Multiple transpolar auroral arcs reveal insight about coupling processes in the Earth's magnetotail.

A distinct class of aurora, called transpolar auroral arc (TPA) (in some cases called "theta" aurora), appears in the extremely high-latitude ionosphere of the Earth when interplanetary magnetic field (IMF) is northward. The formation and evolution of TPA offers clues about processes transferring energy and momentum from the solar wind to the magnetosphere and ionosphere during a northward IMF. However, their formation mechanisms remain poorly understood and controversial. We report a mechanism identified from multiple-instrument observations of unusually bright, multiple TPAs and simulations from a high-resolution three-dimensional (3D) global MagnetoHydroDynamics (MHD) model.
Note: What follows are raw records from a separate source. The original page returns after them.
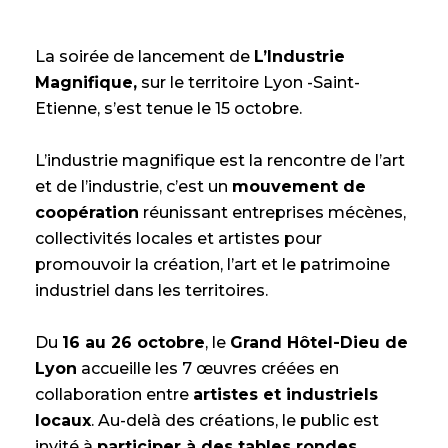
La soirée de lancement de
L’Industrie
Magnifique,
sur le territoire Lyon -Saint-
Etienne, s’est tenue le 15 octobre.
L’industrie magnifique est la rencontre de l’art
et de l’industrie, c’est un
mouvement de
coopération
réunissant entreprises mécènes,
collectivités locales et artistes pour
promouvoir la création, l’art et le patrimoine
industriel dans les territoires.
Du
16 au 26 octobre
, le
Grand Hôtel-Dieu de
Lyon
accueille les 7 œuvres créées en
collaboration entre
artistes et industriels
locaux
. Au-delà des créations, le public est
invité à
participer à des tables rondes,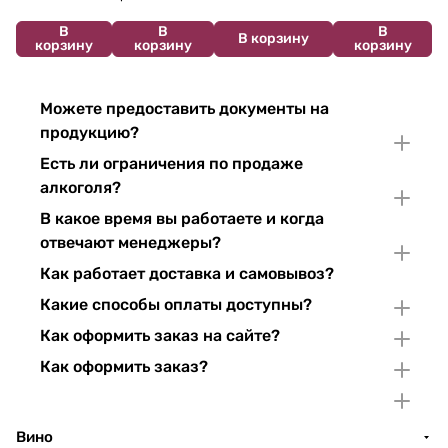
В
В
В
В корзину
корзину
корзину
корзину
Можете предоставить документы на
продукцию?
Есть ли ограничения по продаже
алкоголя?
В какое время вы работаете и когда
отвечают менеджеры?
Как работает доставка и самовывоз?
Какие способы оплаты доступны?
Как оформить заказ на сайте?
Как оформить заказ?
Вино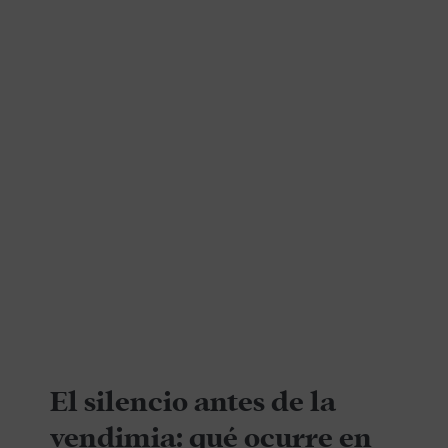
El silencio antes de la
vendimia: qué ocurre en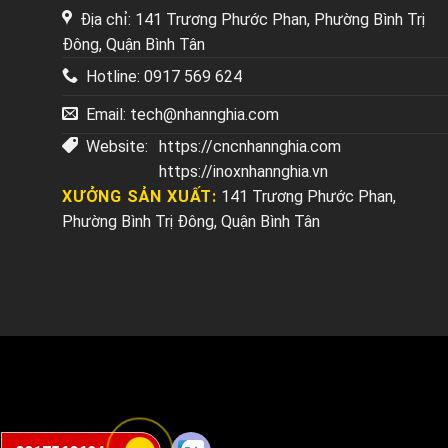
Địa chỉ: 141 Trương Phước Phan, Phường Bình Trị
Đông, Quận Bình Tân
Hotline:
0917 569 624
Email:
tech@nhannghia.com
Website:
https://cncnhannghia.com
https://inoxnhannghia.vn
XƯỞNG SẢN XUẤT:
141 Trương Phước Phan,
Phường Bình Trị Đông, Quận Bình Tân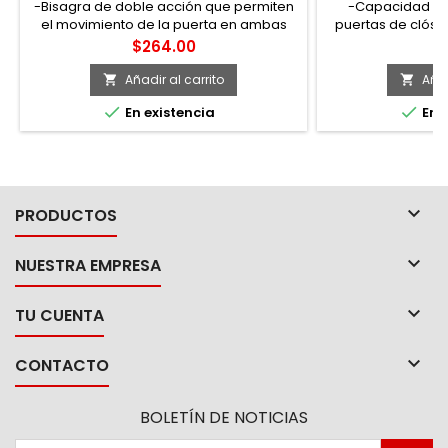
-Bisagra de doble acción que permiten
-Capacidad 20
el movimiento de la puerta en ambas
puertas de clóse
direcciones. -Fabricadas en acero
de resina acetíli
Precio
P
$264.00
$
inoxidable -Contiene tornillos para
de acero cali
instalación
galvanizado. -
Añadir al carrito
Añad


rápido en puertas


En existencia
En e
los rieles RIALT2, 

PRODUCTOS

NUESTRA EMPRESA

TU CUENTA

CONTACTO
BOLETÍN DE NOTICIAS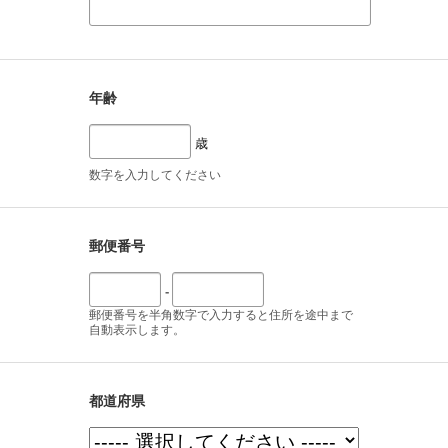
年齢
歳
数字を入力してください
郵便番号
-
郵便番号を半角数字で入力すると住所を途中まで
自動表示します。
都道府県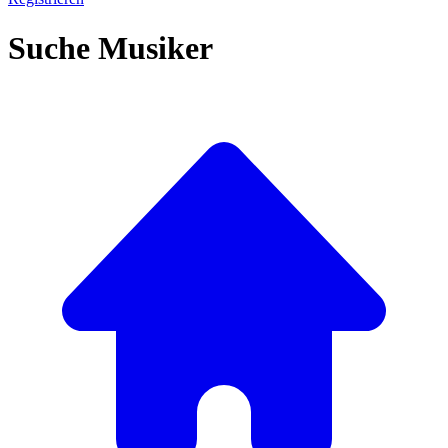
Suche Musiker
The observations and simulations show an excellent agreement and reveal that these multiple TPAs are generated by precipitating energetic magnetospheric electrons within field-aligned current (FAC) sheets. These FAC sheets are generated by multiple-flow shear sheets in both the magnetospheric boundary produced by Kelvin-Helmholtz instability between supersonic solar wind flow and magnetosphere plasma, and the plasma sheet generated by the interactions between the enhanced earthward plasma flows from the distant tail (less than -100 RE) and the enhanced tailward flows from the near tail (about -20 RE). The study offers insight into the complex solar wind-magnetosphere-ionosphere coupling processes under a northward IMF condition, and it challenges existing paradigms of the dynamics of the Earth's magnetosphere.